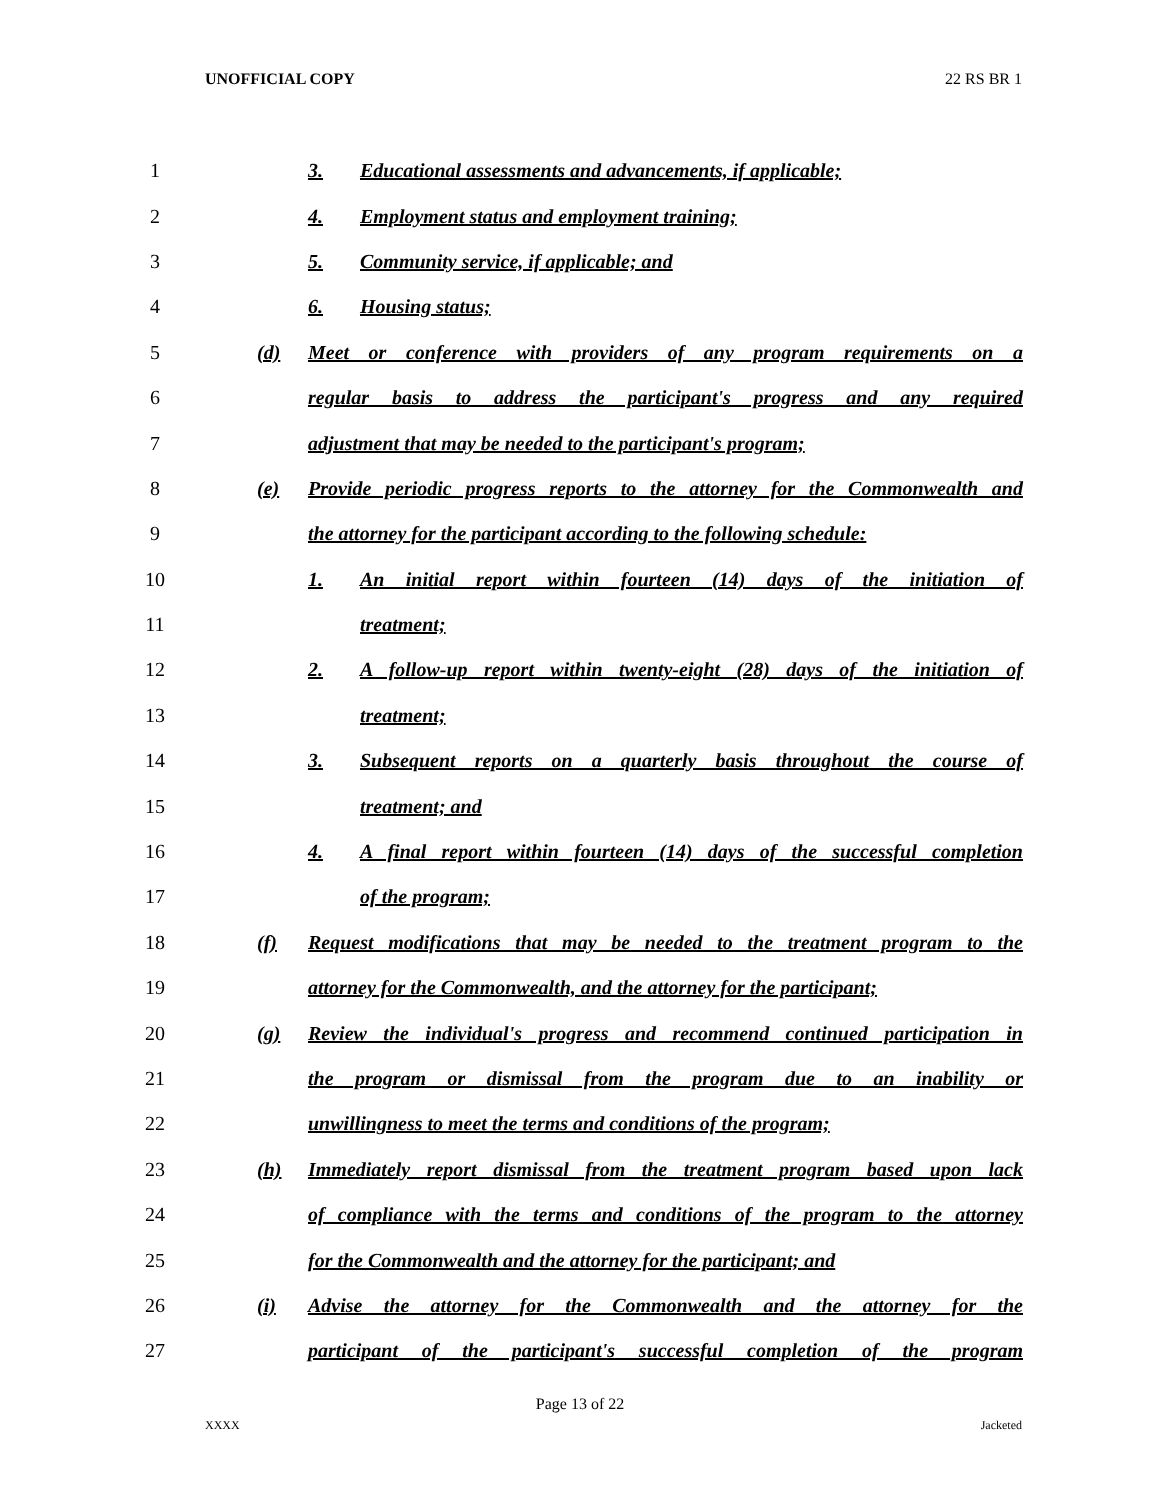UNOFFICIAL COPY 22 RS BR 1
1
3. Educational assessments and advancements, if applicable;
2
4. Employment status and employment training;
3
5. Community service, if applicable; and
4 6. Housing status;
5
(d) Meet or conference with providers of any program requirements on a
6
regular basis to address the participant's progress and any required
7
adjustment that may be needed to the participant's program;
8
(e) Provide periodic progress reports to the attorney for the Commonwealth and
9
the attorney for the participant according to the following schedule:
10
1. An initial report within fourteen (14) days of the initiation of
11 treatment;
12
2. A follow-up report within twenty-eight (28) days of the initiation of
13 treatment;
14
3. Subsequent reports on a quarterly basis throughout the course of
15 treatment; and
16
4. A final report within fourteen (14) days of the successful completion
17 of the program;
18
(f) Request modifications that may be needed to the treatment program to the
19
attorney for the Commonwealth, and the attorney for the participant;
20
(g) Review the individual's progress and recommend continued participation in
21
the program or dismissal from the program due to an inability or
22
unwillingness to meet the terms and conditions of the program;
23
(h) Immediately report dismissal from the treatment program based upon lack
24
of compliance with the terms and conditions of the program to the attorney
25
for the Commonwealth and the attorney for the participant; and
26
(i) Advise the attorney for the Commonwealth and the attorney for the
27
participant of the participant's successful completion of the program
Page 13 of 22
XXXX Jacketed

▶ [Required work] Scan the data above and copy each line containing the word "needed".

▶ [Answer box]
adjustment that may be needed to the participant's program;
(f) Request modifications that may be needed to the treatment program to the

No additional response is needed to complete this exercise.